The research builds on the university's earlier discovery that PAX genes, important in embryonic development, also allow cancer cells to grow and divide in adult tissue.
The world-first research in 2003, led by Otago researcher Prof Michael Eccles, found proteins from one or more of the nine PAX genes were present in many common cancers.
By "silencing" the gene expression of PAX2 in ovarian and bladder cancer cells, and of PAX3 in melanoma, the researchers found the cancer cells rapidly died out.
The latest findings, published in the British journal, Oncogene, showed that silencing the gene also had a dramatic effect on tumour cells, but through a different mechanism.
The researchers silenced the gene after identifying high levels of PAX8 proteins in most kidney, ovarian and thyroid cancers.
"The cells were essentially stopped in their tracks through the failure of multiple mechanisms and pathways crucial to their cell division cycle," Prof Eccles said.

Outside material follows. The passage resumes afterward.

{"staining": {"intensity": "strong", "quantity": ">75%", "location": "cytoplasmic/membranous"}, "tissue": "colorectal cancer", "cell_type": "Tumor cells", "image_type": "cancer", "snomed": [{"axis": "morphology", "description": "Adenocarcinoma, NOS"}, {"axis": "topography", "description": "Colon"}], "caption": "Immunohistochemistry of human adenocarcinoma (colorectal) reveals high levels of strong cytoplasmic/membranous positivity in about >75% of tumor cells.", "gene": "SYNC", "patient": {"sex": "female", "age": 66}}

The cells then stopped dividing and ultimately died.
"It was surprising and it was exciting," he said of the research.
An "unexpected windfall" of the research was in clarifying the important role played by the PAX8 gene in cancer development, he said.
The Otago study was expected to attract international scientific interest and could further encourage the creation of a new diagnostic test for the presence of PAX8 in the blood or tissue, something which could occur within two to three years.
That could provide earlier detection of certain cancers, he said.
In the longer term, perhaps five to 10 years, a potential new anti-cancer therapy could be developed by disabling PAX8, Prof Eccles said.
"In the meantime this research helps confirm that a focus on PAX genes may prove to be a fruitful line of attack against a number of cancers," he said.
Funded by the Health Research Council of New Zealand, the research was carried out by Otago PhD graduate Caiyun (Grace) Li, now a postdoctoral fellow at Stanford University, and with co-authors Prof Antony Braithwaite and master's student Jen Nyman.